1905 short story written by L. Frank Baum

Nelebel's Fairyland is a twentieth-century fairy tale, a fantasy short story written by L. Frank Baum, famous as the creator of the Land of Oz. The story was first printed in the June 1905 issue of The Russ, the student newspaper of Russ High School in San Diego, California. It was reprinted in The Baum Bugle in 1962, and again in a 1980 collection of some of Baum's short fiction.

In the context of Baum's fantasy world, "Nelebel's Fairyland" is noteworthy as one of the small cluster of works that invoke Baum's specific non-Oz fairy domain, the Forest of Burzee, with its distinctive inhabitants of ryls, knooks and gigans as well as the more traditional fairies, pixies, and gnomes. In the story the queen of the Burzee fairies is Lulea, as in Queen Zixi of Ix, rather than Lurline, as in The Tin Woodman of Oz.

"Nelebel's Fairyland" tells of how the fairy princess Nelebel was exiled from the Forest of Burzee for some unknown offense. She and her retinue of ryls, knooks, and gigans travel across the sea to a strange shore. Nelebel's retinue magically terraform the place into a beautiful landscape — known today as San Diego Bay.

"The Nelebel story provides our earliest evidence that Baum's imaginary world" of Oz, Burzee, and their related and neighboring countries "is located somewhere in the Pacific Ocean." Baum would confirm this point of geography two years later: in his 1907 novel Ozma of Oz, Dorothy arrives in the Land of Ev, a borderland of Oz, after being washed overboard on a voyage from the United States to Australia.

Baum uses his ryls and knooks in several narratives, however "gigans" are mentioned solely in this story, nowhere else in his canon.
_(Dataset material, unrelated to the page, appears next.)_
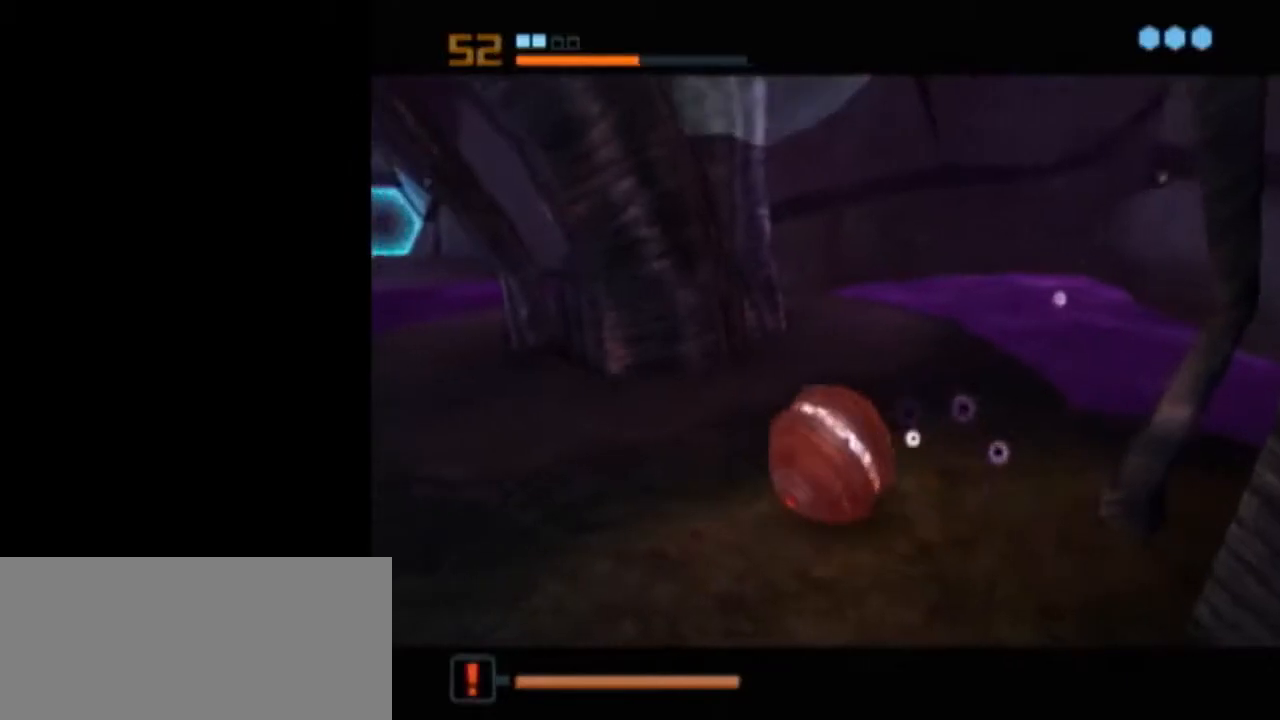
{"buttons": [], "left_stick": "center", "right_stick": "center", "events": [[50, "A", "down"], [200, "A", "up"], [333, "L1", "up"], [333, "left_stick", "down"], [400, "left_stick", "center"]]}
The creatures are described as "only strong and faithful." They build up the terrain of San Diego Bay, including Point Loma, by playing in the sand while Nelebel sleeps. Baum also writes that "seventy-four years, five months and eight days after the events I am recording, Queen Lulea, becoming annoyed at the awkwardness of the huge gigans, transformed them into rampsies — the smallest of all immortals. So there are no gigans at all, in these days."